═════ Document segment ═════

3.6. The Jerk Parameter

A dimensionless third (time-)derivative of the scale factor, $S\left(t\right)$, the so-called jerk parameter,

$$j\left(S\right)=\frac{1}{S{H}^3}\frac{d^{3}S}{d{t}^3}$$

(45)

(see, e.g., [185,186]), can be used to demonstrate the departure of the polytropic DM model under consideration from its $\Lambda$CDM counterpart. The reason is that, for the $\Lambda$CDM model $j=1$, for every z. Hence, any deviation of j from unity enables us to constrain the departure of the model so assumed from the $\Lambda$CDM model in an effective manner [186].

In terms of the deceleration parameter, j is written in the form

$$j\left(q\right)=q(2q+1)+(1+z)\frac{dq}{dz}$$

(46)

(see, e.g., [187]), which, in the polytropic DM model, i.e., upon consideration of Equation (32), yields

$$j\left(z\right)=1-\frac{9}{2}\Gamma \frac{(1-\Gamma )}{1+\frac{{\Omega }_M}{1-{\Omega }_M}{(1+z)}^{3(1-\Gamma )}}.$$

(47)

Notice that, for $\Gamma =0$, $j=1$; hence, once again, the $\Gamma =0$ limit of the polytropic DM model under consideration does reproduce the $\Lambda$CDM model. Now, by virtue of Equation (41), the jerk parameter (47) reads

$$j\left(z\right)=1+\frac{9}{2}|\Gamma |\frac{(1+|\Gamma \left|\right)}{1+\frac{{\Omega }_M}{1-{\Omega }_M}{(1+z)}^{3(1+|\Gamma \left|\right)}},$$

(48)

i.e., it is always positive. This is a very important result, since it guarantees that, at $z_{tr}$, a (phase) transition of the universe expansion from deceleration to acceleration actually takes place (in connection, see [186,188]).

Two values of $j\left(z\right)$ are of particular interest: (i) its present-time $(z=0)$ value, given by

$$j_0\equiv j(z=0)=1+\frac{9}{2}|\Gamma |(1+|\Gamma |),$$

(49)

which, in view of Equation (44), results in

$$1\le j_0<1.495,$$

(50)

clearly discriminating the $\Gamma \ne 0$ polytropic DM model from its $\Lambda$CDM counterpart; and (ii) the value of the jerk parameter at transition $(z=z_{tr})$, which, upon consideration of Equation (34), it is given by

$$j_{tr}\equiv j\left(z_{tr}\right)=1+\frac{3}{2}|\Gamma |.$$

(51)

═════

» Work task 1:
Answer the following from the jerk-parameter section, one line each:
(a) What value does j take for the ΛCDM model?
(b) What does the positivity of the jerk parameter guarantee, according to the section?
(c) What expression does the section give for the jerk parameter at transition?
» Work task 2:
State whether each statement agrees with the jerk-parameter section, answering yes or no and quoting the deciding words:
(a) The jerk parameter is defined as a dimensionless second derivative of the scale factor.
(b) A deviation of j from unity makes it possible to constrain how far the model departs from ΛCDM.
(c) The jerk parameter in Equation (48) can take negative values.

═════ Provided data ═════

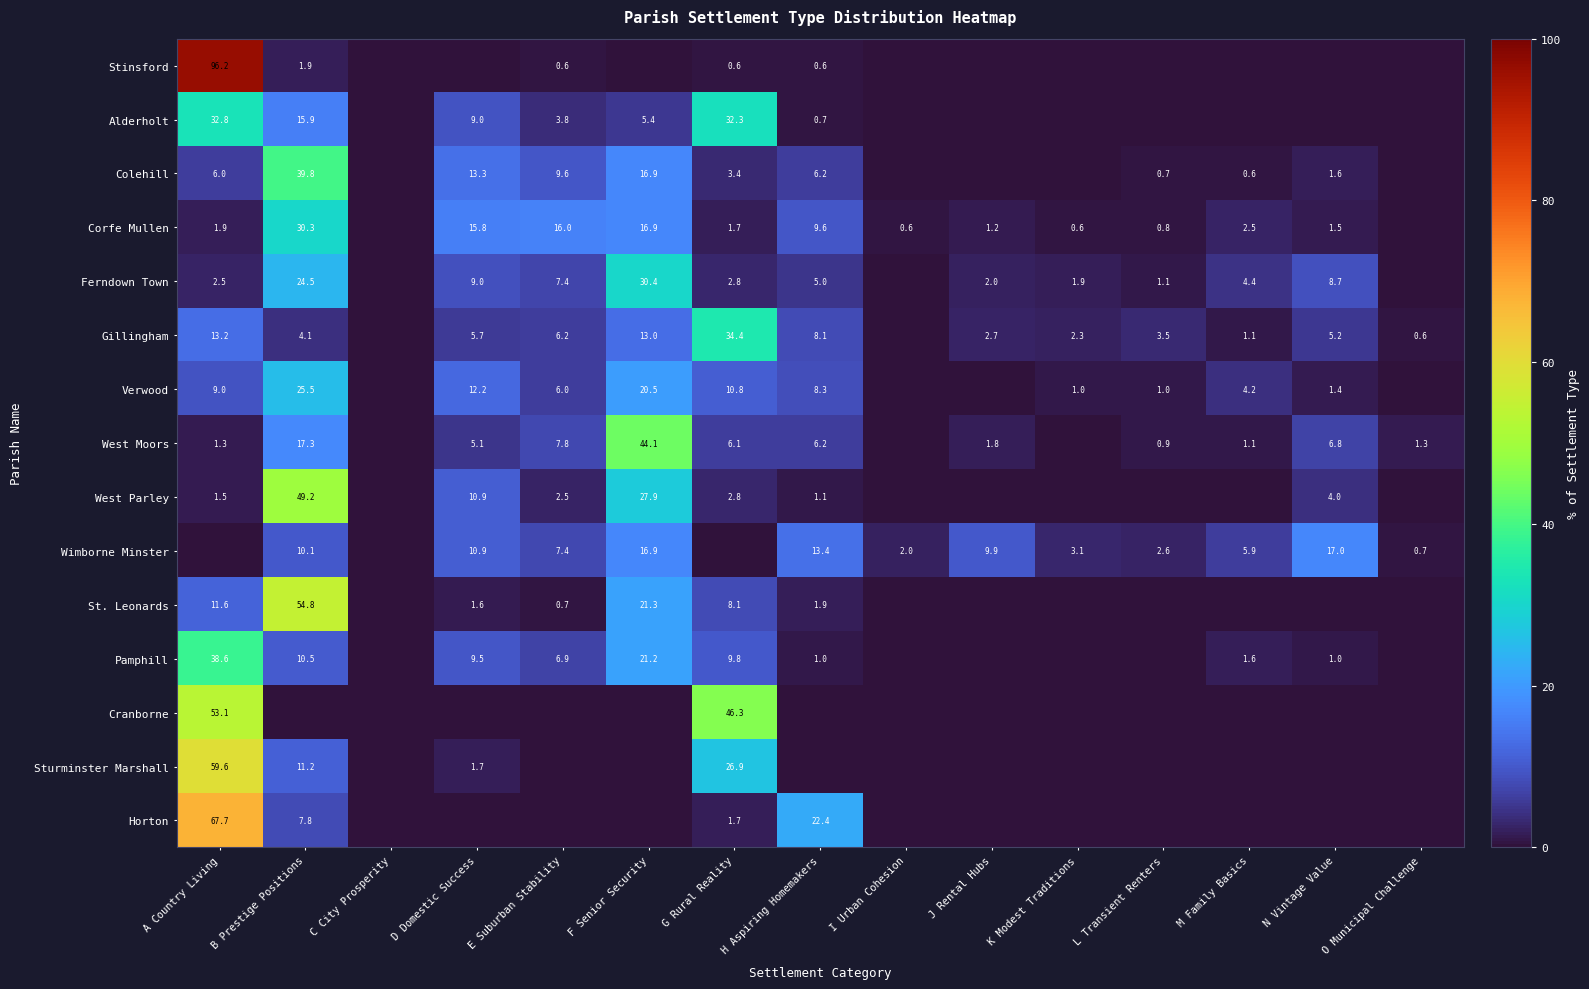

At G Rural Reality, list the series in order from smallest to largest.

Wimborne Minster, Stinsford, Horton, Corfe Mullen, Ferndown Town, West Parley, Colehill, West Moors, St. Leonards, Pamphill, Verwood, Sturminster Marshall, Alderholt, Gillingham, Cranborne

═════

» Written reply 1:
(a) j = 1, for every z.
(b) It guarantees that, at z_tr, a (phase) transition of the universe expansion from deceleration to acceleration actually takes place.
(c) j_tr = 1 + (3/2)|Γ|.

» Written reply 2:
(a) No: "A dimensionless third (time-)derivative of the scale factor"
(b) Yes: "any deviation of j from unity enables us to constrain the departure of the model so assumed"
(c) No: "i.e., it is always positive."